21. A method of refurbishing a worn eductor comprising:

removing at least one of a mixing chamber insert, a motive fluid nozzle, a feeder conduit insert, a venturi outlet insert and a venturi inlet insert from the eductor; and

installing at least one of a removable abrasion resistant mixing chamber insert, motive fluid nozzle, feeder conduit insert, venturi outlet insert and venturi inlet insert into the eductor.

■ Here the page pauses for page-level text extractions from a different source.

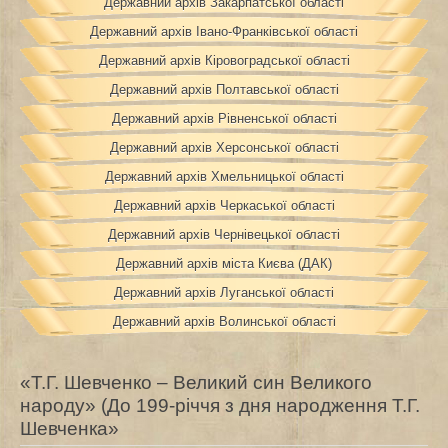
Державний архів Закарпатської області
Державний архів Івано-Франківської області
Державний архів Кіровоградської області
Державний архів Полтавської області
Державний архів Рівненської області
Державний архів Херсонської області
Державний архів Хмельницької області
Державний архів Черкаської області
Державний архів Чернівецької області
Державний архів міста Києва (ДАК)
Державний архів Луганської області
Державний архів Волинської області
«Т.Г. Шевченко – Великий син Великого
народу» (До 199-річчя з дня народження Т.Г.
Шевченка»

22. An eductor for conveying materials comprising:

a body comprising a pressure boundary, the body defining a first end and a second end and having a first inlet proximate the first end and a body outlet proximate the second end, the body defining a second inlet positioned between the first inlet and the body outlet, and the body defining a first interior area which extends between first inlet, the second inlet and the body outlet;

a mixing chamber insert positioned in the interior area, proximate the first inlet and extending downstream thereof, the mixing chamber insert defining a second interior area that is in communication with the first inlet, the second inlet and the body outlet, the mixing chamber insert manufactured from an abrasion resistant material;

a motive fluid nozzle positioned in the first inlet and extended at least partially into the mixing chamber insert, the motive fluid nozzle manufactured from an abrasion resistant material;

a feeder conduit insert positioned in the second inlet, the feeder conduit insert defining a third interior area that is in communication with the second interior area, feeder conduit insert manufactured from an abrasion resistant material;

a venturi outlet insert positioned in the body outlet, venturi outlet insert manufactured from an abrasion resistant material; and

a venturi inlet insert positioned in the first interior area and having one end positioned proximate the mixing chamber insert, venturi inlet insert manufactured from an abrasion resistant material.